46.陷害與自贖(下)
祝冰衣不慌不忙地慢慢站起,看向那個眼熟的侍衛頭目,聲音不高卻清晰地問:“什麽事情這樣闖進來?”
那頭目習慣地就要向他施禮,腰躬到一半卻又站直,手按刀柄大聲說:“王爺口諭:著祝冰衣主仆三人即刻到寢殿外等候!不得延誤!”

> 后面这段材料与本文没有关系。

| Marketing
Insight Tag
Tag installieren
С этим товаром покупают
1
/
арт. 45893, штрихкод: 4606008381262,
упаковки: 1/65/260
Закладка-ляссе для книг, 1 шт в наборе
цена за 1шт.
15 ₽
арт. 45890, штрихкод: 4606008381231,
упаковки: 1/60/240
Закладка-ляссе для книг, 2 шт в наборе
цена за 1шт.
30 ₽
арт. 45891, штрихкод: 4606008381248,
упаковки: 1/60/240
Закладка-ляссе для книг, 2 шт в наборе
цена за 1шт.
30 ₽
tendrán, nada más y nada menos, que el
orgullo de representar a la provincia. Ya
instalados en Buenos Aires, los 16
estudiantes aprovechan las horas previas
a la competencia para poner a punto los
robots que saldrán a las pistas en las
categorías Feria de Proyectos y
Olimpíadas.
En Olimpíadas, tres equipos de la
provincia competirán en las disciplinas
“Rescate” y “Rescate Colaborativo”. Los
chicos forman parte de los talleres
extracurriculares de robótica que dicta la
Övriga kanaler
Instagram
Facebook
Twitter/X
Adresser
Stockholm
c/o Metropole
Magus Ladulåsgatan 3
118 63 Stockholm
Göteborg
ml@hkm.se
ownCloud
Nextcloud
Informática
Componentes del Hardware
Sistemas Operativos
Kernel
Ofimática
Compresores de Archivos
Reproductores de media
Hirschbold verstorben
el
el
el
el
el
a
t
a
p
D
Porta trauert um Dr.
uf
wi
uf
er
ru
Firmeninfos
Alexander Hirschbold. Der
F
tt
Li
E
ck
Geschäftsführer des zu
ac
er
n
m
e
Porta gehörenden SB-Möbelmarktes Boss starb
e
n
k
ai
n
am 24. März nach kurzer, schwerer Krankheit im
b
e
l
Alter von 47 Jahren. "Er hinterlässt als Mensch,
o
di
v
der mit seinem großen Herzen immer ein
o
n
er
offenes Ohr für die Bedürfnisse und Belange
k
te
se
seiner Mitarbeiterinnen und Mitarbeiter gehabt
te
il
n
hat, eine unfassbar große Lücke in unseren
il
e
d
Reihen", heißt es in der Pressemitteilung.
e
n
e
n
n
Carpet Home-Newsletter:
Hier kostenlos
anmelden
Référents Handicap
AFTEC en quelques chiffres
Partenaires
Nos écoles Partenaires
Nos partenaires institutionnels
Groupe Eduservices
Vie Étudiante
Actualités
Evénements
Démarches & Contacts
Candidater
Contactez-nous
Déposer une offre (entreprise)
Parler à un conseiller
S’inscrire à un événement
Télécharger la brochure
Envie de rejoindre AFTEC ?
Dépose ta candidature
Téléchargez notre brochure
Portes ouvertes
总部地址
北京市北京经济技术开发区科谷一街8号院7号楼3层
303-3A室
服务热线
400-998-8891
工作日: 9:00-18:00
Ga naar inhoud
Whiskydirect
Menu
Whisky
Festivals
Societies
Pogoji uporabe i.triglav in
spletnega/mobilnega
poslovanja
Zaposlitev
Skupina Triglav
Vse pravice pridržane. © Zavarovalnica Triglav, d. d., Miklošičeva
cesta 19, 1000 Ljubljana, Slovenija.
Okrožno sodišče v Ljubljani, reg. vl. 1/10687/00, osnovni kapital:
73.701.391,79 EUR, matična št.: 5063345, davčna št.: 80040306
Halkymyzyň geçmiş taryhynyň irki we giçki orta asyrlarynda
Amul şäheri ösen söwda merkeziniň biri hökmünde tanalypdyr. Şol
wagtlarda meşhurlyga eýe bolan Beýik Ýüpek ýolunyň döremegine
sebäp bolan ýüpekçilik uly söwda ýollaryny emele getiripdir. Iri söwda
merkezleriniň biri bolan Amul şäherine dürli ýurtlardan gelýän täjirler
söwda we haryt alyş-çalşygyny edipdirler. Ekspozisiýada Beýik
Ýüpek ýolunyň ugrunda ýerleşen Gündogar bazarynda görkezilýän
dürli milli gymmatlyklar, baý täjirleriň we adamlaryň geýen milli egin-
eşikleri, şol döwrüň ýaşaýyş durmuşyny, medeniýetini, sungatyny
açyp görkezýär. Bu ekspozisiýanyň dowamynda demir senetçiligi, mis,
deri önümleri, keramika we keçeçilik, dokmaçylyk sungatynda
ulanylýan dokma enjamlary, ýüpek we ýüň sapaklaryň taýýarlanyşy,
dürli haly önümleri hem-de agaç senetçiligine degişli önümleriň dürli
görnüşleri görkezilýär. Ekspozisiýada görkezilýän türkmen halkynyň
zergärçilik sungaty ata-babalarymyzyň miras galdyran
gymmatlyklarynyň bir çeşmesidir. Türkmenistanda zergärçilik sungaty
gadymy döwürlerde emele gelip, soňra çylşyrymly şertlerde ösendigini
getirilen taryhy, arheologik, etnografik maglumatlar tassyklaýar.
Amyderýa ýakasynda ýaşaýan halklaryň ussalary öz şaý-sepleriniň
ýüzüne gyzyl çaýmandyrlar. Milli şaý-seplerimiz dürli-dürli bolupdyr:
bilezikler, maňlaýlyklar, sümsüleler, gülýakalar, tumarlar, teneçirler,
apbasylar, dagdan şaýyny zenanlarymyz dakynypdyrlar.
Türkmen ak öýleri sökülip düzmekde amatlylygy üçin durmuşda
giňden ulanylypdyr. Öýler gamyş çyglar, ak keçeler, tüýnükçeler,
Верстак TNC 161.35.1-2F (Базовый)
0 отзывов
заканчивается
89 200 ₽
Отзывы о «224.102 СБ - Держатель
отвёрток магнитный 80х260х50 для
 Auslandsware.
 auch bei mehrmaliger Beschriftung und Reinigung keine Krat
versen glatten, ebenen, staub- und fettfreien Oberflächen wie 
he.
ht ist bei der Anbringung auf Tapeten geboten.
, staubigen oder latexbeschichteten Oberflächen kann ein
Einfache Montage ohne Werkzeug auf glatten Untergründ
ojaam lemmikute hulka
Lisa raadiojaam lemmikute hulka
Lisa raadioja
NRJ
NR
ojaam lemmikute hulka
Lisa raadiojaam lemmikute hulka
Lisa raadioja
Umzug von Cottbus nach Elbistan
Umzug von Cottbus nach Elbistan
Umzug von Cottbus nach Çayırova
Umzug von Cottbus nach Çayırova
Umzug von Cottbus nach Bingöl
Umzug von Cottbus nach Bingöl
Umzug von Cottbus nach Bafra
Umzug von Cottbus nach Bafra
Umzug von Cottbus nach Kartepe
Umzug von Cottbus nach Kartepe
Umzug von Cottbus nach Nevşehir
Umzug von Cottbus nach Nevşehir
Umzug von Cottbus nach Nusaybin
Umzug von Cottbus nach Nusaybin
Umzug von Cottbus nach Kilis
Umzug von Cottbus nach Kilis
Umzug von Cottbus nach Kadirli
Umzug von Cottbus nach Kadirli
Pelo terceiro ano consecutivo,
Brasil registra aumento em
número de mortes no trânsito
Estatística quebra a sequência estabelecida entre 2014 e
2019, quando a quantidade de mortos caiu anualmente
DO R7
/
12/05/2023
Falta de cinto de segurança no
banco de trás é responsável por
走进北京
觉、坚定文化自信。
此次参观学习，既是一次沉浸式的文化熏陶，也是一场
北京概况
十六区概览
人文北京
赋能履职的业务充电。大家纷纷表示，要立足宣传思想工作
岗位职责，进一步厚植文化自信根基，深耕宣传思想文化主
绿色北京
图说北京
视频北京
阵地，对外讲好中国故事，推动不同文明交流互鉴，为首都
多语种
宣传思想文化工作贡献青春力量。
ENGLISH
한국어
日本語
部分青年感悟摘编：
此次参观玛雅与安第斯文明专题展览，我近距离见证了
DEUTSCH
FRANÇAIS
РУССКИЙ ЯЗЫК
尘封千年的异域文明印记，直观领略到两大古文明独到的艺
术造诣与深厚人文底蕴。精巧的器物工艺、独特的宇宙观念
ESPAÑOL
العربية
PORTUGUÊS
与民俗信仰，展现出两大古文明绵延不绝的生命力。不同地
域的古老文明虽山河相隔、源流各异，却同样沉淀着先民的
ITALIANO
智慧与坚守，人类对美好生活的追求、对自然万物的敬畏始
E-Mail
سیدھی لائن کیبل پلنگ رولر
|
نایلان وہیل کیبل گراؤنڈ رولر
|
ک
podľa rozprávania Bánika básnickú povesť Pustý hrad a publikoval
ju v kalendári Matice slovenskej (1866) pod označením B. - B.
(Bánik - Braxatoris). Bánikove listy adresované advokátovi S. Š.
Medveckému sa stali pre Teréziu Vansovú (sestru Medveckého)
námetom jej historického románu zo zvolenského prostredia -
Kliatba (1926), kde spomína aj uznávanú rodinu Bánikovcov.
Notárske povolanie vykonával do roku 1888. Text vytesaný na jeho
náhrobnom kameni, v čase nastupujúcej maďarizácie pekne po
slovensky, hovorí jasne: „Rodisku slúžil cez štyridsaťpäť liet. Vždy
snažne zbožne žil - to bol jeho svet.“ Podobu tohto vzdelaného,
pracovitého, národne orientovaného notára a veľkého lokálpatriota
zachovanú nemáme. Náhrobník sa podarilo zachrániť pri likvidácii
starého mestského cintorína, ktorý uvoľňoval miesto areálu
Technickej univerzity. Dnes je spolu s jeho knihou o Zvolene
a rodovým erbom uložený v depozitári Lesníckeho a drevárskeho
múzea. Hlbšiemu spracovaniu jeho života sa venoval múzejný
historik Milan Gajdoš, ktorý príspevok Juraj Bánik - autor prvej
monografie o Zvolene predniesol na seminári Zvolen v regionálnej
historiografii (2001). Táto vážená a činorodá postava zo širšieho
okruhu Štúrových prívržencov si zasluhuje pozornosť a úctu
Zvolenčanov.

他的話音剛落,馬上有侍衛來拖他們,還有侍衛衝進各個房間亂翻。
“不要拉扯!我們自己會走!”祝冰衣拂開一個侍衛的手,衝那幾人斷喝。
眾侍衛過去偶爾見到這位祝公子,他不是淺笑,就是客氣地和他們說話,還從未見他像現在這樣厲色,不由都是一愣。
祝冰衣趁機帶上香煙香灰,大搖大擺地走出小築。
寢殿外人來人往,都邁著匆忙的步伐,有侍女侍童侍從,還有身背藥箱的大夫。眾人見一隊侍衛押著三人走來,都隻匆匆一瞥就各忙各的,殿前人雖多,竟是無一人說話。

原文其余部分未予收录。